§ SEITENAUSZUG:
◇ ◇ ◇ ◇ ◇ ◇ ◇

„Offene Forderung – Letztinstanzliches Urteil“ – so ist das aktuelle Serienschreiben der GWE-Wirtschaftsinformations GmbH / Gewerbeauskunft-Zentrale überschrieben, das seit gestern von allen Seiten hereinkommt. Die GWE-Wirtschaftsinformations GmbH teilt mit: „Ganz aktuell hat das Landgericht Düsseldorf mit letzinstanzlichem Berufungsurteil vom 31.07.2013, Az.: 23 S 316/12, ausdrücklich festgestellt, das (*) mit Unterzeichnung und Rücksendung unseres Angebotes definitiv ein rechtskräftiger kostenpflichtiger Vertrag zustande gekommen ist. Damit sind alle bisher ergangenen Urteile als nichtig anzusehen.“ (*Liebe Gewerbeauskunft-Zentrale: Hier fehlt doch wohl ein s; Anm. d. Verf.) Tatsächlich?
Inhalt
Worum geht es?
Bereits →hier wurde über das Berufungsurteil des Landgerichts (LG) Düsseldorf vom 31.07.2013, Az. 23 S 316/12 zugunsten der GWE-Wirtschaftsinformations GmbH / Gewerbeauskunft-Zentrale berichtet. Das LG Düsseldorf befand, dass (mit zwei s!) zwischen den Parteien mit der Rücksendung des ausgefüllten und am 11.07.2011 unterschriebenen Formulars der GWE-Wirtschaftsinformations GmbH ein wirksamer Vertrag über die Eintragung in das von der Klägerin geführte Internetportal Gewerbeauskunft-Zentrale.de zustande gekommen ist. Nach einer ganzen Reihe von Urteilen des Amtsgerichts (AG) Düsseldorf gegen die GWE-Wirtschaftsinformations GmbH / Gewerbeauskunft-Zentrale nun der große Umschwung vor dem LG Düsseldorf? Sieg und Geldsegen für die GWE? Auf den ersten Blick mag das nun tatsächlich den Anschein haben. Bei weiterem Hinsehen tauchen Zweifel an den Feststellungen der Düsseldorfer 23. Zivilkammer auf, tun sich Lücken in den Urteilsgründen auf.

◇ ◇ ◇ ◇ ◇ ◇ ◇

§ DATENAUSZUG:
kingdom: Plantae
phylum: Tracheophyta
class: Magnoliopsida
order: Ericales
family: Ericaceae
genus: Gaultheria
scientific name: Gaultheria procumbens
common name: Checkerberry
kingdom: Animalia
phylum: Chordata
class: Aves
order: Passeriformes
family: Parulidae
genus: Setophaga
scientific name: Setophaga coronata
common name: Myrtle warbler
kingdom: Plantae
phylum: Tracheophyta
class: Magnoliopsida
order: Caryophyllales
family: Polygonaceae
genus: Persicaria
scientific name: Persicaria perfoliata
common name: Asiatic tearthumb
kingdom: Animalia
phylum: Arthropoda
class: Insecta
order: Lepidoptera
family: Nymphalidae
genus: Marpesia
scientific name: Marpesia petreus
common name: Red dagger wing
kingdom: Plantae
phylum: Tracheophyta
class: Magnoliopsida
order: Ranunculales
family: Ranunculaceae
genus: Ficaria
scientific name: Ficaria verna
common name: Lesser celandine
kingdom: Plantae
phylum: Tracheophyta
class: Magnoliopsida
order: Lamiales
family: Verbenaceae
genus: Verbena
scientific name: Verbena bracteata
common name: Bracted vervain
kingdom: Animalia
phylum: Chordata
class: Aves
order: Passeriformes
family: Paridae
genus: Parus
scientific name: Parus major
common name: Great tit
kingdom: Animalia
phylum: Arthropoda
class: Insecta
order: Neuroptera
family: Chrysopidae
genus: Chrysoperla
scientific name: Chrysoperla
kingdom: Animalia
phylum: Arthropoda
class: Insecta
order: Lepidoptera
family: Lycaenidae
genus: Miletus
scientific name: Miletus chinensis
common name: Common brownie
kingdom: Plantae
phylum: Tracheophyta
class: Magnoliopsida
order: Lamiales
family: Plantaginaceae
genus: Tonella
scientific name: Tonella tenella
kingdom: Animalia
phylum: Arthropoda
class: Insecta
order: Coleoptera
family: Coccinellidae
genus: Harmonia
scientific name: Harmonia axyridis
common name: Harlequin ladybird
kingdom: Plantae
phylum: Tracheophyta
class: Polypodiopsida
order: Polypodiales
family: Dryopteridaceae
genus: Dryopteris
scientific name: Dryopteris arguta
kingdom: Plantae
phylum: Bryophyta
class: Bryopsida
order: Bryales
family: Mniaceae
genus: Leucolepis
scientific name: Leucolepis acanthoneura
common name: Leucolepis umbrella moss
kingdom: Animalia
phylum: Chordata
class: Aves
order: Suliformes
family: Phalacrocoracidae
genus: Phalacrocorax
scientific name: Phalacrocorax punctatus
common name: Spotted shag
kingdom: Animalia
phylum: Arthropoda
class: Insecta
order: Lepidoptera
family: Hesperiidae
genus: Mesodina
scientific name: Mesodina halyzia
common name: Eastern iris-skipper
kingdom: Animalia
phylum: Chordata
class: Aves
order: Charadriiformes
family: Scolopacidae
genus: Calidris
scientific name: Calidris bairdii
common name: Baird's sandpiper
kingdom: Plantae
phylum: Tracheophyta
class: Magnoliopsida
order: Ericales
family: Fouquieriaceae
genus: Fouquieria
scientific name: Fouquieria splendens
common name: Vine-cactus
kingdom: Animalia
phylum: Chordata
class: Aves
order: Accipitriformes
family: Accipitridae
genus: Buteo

◇ ◇ ◇ ◇ ◇ ◇ ◇

§ AUFGABENSTELLUNG: Entscheiden Sie für jede Aussage, ob sie mit dem Seitenauszug übereinstimmt, und belegen Sie Ja oder Nein mit den entscheidenden Worten des Seitenauszugs im wörtlichen Zitat: (a) Das Berufungsurteil des LG Düsseldorf stammt vom 31.07.2013. (b) Das Formular wurde am 11.07.2012 unterschrieben. (c) Vor dem Berufungsurteil hatte das Amtsgericht Düsseldorf eine Reihe von Urteilen zugunsten der GWE-Wirtschaftsinformations GmbH gefällt.

§ SCHRIFTLICHE ANTWORT:
(a) Ja: „Berufungsurteil des Landgerichts (LG) Düsseldorf vom 31.07.2013“
(b) Nein: „am 11.07.2011 unterschriebenen Formulars“
(c) Nein: „Nach einer ganzen Reihe von Urteilen des Amtsgerichts (AG) Düsseldorf gegen die GWE-Wirtschaftsinformations GmbH / Gewerbeauskunft-Zentrale“